I am not saying that what I'm proposing can be achieved tomorrow. And I am happy to point to ways that what I am talking about might be acheivable (indeed, I have already done this -- I've not offered a complete story, of course). But I suppose I'm not quite clear on what you think is so impossible about what I'm proposing. Unless I'm misunderstanding you, you haven't explained this, beyond saying that it's a big jump from where we are now -- which I don't deny. Again, there's nothing fundamental to our nature as human beings that means we have to send chickens to slaughterhouses. We could relate to animals differently, if that's what we collectively chose to do.

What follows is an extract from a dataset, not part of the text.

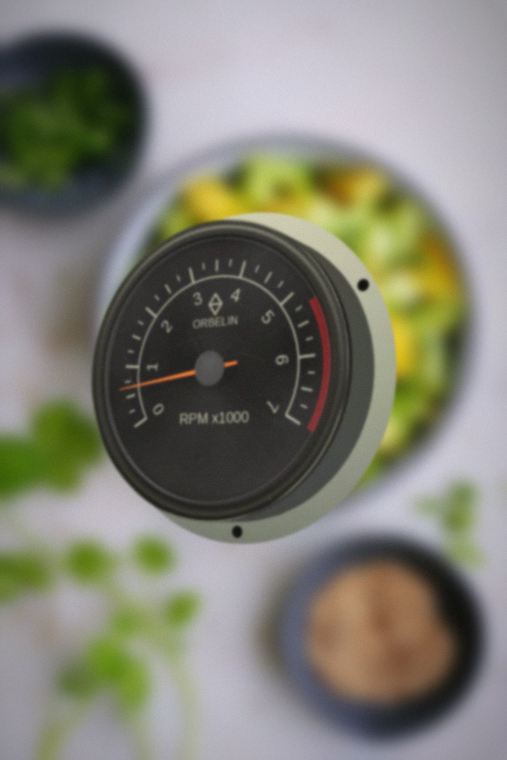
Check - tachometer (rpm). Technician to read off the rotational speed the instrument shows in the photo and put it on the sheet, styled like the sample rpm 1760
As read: rpm 625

No, preferences are not implied by my talk of interests and welfare. We can talk about welfare/interests without talking about preferences -- or, we can on many theories of welfare. Perhaps you're drawn to a preference-satisfaction theory of welfare, according to which welfare and preferences are inherently linked. But that's not the only theory of welfare. I'm not committed to a preference-based account of welfare, though I am open to it.

On democracy: Ok, so we are in agreement that my use of contested concepts doesn't undermine my argument. We agree that we can build political principles (indeed, whole political systems) on ideas that are contested and not fully clear. But now your worry is that I'm arguing for a paradigm shift based on something the very existence of which is contested. That's correct. But that's no different to arguing for a political system based on human rights. After all, lots of people -- including perfectly decent people with coherent, defensible moral and political theories -- reject the idea of human rights.